NVIDIA's Head Honchos Speak - Computing Trends and Platform Updates

High Performance Computing with Tesla

High Performance Computing with Tesla

Here's a Tesla module made for compact blade systems. This particular Tesla model is an X2070 with 6GB GDDR5, 448 CUDA cores and has a peak performance of 515GFLOPS.

  • Targeted for HPC applications, oil and gas exploration, molecular dynamics, and many other computational science aspects that require heavy physics processing.
  • The biggest competitor is multi-core CPUs since the Tesla group is practically starting from ground up. So from that point of view, the Tesla department has tremendous growth potential.
  • According to some of the professors in universities, the biggest problem they face is compute power (only 50TFLOPS on average). They usually have to rely on supercomputing centers, but by the time they get to experiment and try to follow-up for more compute experiments, the researchers would have lost interest and moved on to another idea. So the waiting game to try out one's ideas is counterproductive at the end of the day. A Tesla equipped system can grant researchers parallel computing power for little money and space.
  • A separate purpose built chip isn't required for HPC usage. There's a very strong overlap in the type of computing done in HPC and what is done on the consumer side.

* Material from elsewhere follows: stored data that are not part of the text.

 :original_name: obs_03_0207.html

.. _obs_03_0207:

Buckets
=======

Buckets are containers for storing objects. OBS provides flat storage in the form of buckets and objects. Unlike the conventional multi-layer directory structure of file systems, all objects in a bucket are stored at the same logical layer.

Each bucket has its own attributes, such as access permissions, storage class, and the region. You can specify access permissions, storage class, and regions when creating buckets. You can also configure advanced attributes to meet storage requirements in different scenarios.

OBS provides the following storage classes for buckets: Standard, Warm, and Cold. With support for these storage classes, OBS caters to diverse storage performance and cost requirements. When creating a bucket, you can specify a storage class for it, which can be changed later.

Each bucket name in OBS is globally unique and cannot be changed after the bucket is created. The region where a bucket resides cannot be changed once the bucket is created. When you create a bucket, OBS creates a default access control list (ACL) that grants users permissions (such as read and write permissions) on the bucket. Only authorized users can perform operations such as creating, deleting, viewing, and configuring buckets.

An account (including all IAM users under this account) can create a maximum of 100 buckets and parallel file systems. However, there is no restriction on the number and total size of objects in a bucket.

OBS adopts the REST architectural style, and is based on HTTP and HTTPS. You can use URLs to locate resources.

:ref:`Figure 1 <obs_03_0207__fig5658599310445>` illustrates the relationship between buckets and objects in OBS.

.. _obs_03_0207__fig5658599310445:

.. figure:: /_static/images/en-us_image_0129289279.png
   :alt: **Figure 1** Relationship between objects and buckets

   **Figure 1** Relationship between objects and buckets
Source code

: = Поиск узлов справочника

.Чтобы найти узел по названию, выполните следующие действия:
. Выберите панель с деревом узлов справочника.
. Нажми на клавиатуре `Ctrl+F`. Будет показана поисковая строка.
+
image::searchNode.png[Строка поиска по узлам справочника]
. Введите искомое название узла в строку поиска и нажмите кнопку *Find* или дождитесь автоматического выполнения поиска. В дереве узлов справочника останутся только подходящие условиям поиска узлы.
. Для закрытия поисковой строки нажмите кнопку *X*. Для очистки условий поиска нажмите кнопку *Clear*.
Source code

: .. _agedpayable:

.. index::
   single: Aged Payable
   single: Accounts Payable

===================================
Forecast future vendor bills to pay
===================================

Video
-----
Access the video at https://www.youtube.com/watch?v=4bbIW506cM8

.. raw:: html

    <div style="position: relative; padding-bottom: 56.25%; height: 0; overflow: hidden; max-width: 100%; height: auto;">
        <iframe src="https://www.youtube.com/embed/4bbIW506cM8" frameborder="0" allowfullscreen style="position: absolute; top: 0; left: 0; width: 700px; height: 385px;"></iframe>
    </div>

For example the physics simulations you run in PhysX are physics. The Tesla team used the same GPU foundation and then added what is necessary for the HPC environment. This is an effective strategy at this point of time for the team. The type of processing needed in the consumer market, Quadro market and HPC is very similar. Like the strategies in the CPU world, Tesla adds double precision, ECC and few others to make it HPC suitable.
  • On why some GeForce products are actually faster than Tesla products, it's because a lot of margin in the GPU has been added to ensure it can run in the data centre, 24/7, doing a very valuable job where someone could be relying on it for big revenue. So its goal is to provide the highest reliability, and not actually the highest performance. If one aims for performance, there could be some possibility where results might not turn out as intended, thus costing money. So it's better off being tuned for reliability.
  • The biggest benefit and value of a GPU is what a small company/start-up can do, rather than the big companies who've very big budgets and can afford large-scale systems to deliver what they need.

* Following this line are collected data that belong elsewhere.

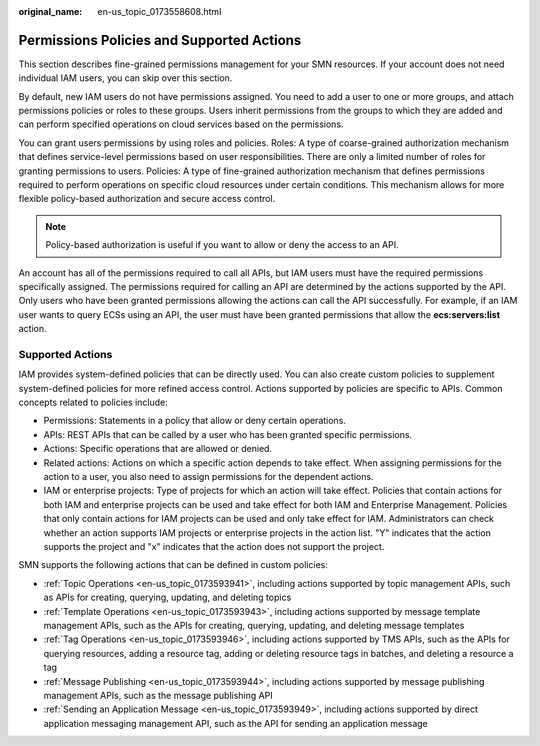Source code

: :original_name: en-us_topic_0173558608.html

.. _en-us_topic_0173558608:

Permissions Policies and Supported Actions
==========================================

This section describes fine-grained permissions management for your SMN resources. If your account does not need individual IAM users, you can skip over this section.

By default, new IAM users do not have permissions assigned. You need to add a user to one or more groups, and attach permissions policies or roles to these groups. Users inherit permissions from the groups to which they are added and can perform specified operations on cloud services based on the permissions.

You can grant users permissions by using roles and policies. Roles: A type of coarse-grained authorization mechanism that defines service-level permissions based on user responsibilities. There are only a limited number of roles for granting permissions to users. Policies: A type of fine-grained authorization mechanism that defines permissions required to perform operations on specific cloud resources under certain conditions. This mechanism allows for more flexible policy-based authorization and secure access control.

.. note::

   Policy-based authorization is useful if you want to allow or deny the access to an API.

An account has all of the permissions required to call all APIs, but IAM users must have the required permissions specifically assigned. The permissions required for calling an API are determined by the actions supported by the API. Only users who have been granted permissions allowing the actions can call the API successfully. For example, if an IAM user wants to query ECSs using an API, the user must have been granted permissions that allow the **ecs:servers:list** action.

Supported Actions
-----------------

IAM provides system-defined policies that can be directly used. You can also create custom policies to supplement system-defined policies for more refined access control. Actions supported by policies are specific to APIs. Common concepts related to policies include:

-  Permissions: Statements in a policy that allow or deny certain operations.
-  APIs: REST APIs that can be called by a user who has been granted specific permissions.
-  Actions: Specific operations that are allowed or denied.
-  Related actions: Actions on which a specific action depends to take effect. When assigning permissions for the action to a user, you also need to assign permissions for the dependent actions.
-  IAM or enterprise projects: Type of projects for which an action will take effect. Policies that contain actions for both IAM and enterprise projects can be used and take effect for both IAM and Enterprise Management. Policies that only contain actions for IAM projects can be used and only take effect for IAM. Administrators can check whether an action supports IAM projects or enterprise projects in the action list. "Y" indicates that the action supports the project and "x" indicates that the action does not support the project.

SMN supports the following actions that can be defined in custom policies:

-  :ref:`Topic Operations <en-us_topic_0173593941>`, including actions supported by topic management APIs, such as APIs for creating, querying, updating, and deleting topics
-  :ref:`Template Operations <en-us_topic_0173593943>`, including actions supported by message template management APIs, such as the APIs for creating, querying, updating, and deleting message templates
-  :ref:`Tag Operations <en-us_topic_0173593946>`, including actions supported by TMS APIs, such as the APIs for querying resources, adding a resource tag, adding or deleting resource tags in batches, and deleting a resource a tag
-  :ref:`Message Publishing <en-us_topic_0173593944>`, including actions supported by message publishing management APIs, such as the message publishing API
-  :ref:`Sending an Application Message <en-us_topic_0173593949>`, including actions supported by direct application messaging management API, such as the API for sending an application message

To move on to CUDA in the cloud, Tesla in the cloud, the first thing NVIDIA needed to solve was to have solutions for the cloud providers that they can buy. They cannot buy a graphics card, thus buy whole computers. This is why NVIDIA's partnership with HP, IBM, Dell and others are very important. Unlike just one vendor last year, several top system providers have configurations with Tesla. And so, now several other companies can get obtainable solutions without much effort. We saw several configurations and models on show in GTC 2010.

The Tesla module seen above belongs as part of one of the highest performing Tesla blade systems. This is the T-Platforms TB2-TL where each blade node as seen here has dual Intel quad-core Xeon L5630 processors, dual Tesla X2070 GPU modules and up to 24GB DDR3 main memory. The complete TB2-TL blade enclosure fully populated will have 192 quad-core processors, 192 Tesla GPUs, up to 384GB of main memory, 192GB of GPU memory, peak power of 105TFLOPS, weighs 154.6kg and consumes 12KW of power. Mind boggling for a 7U enclosure.

Here's another rack unit, Appro's 1U Tetra GPU Solution. Each rack can house dual Intel Xeon processors and quad Tesla M2050 GPUs. The interesting aspect of this rack is its modular integration of the Tesla GPUs which are neatly installed on both the sides of the rack. This is an example how server racks these days are thoughtfully designing racks to cater to GPU processing as well.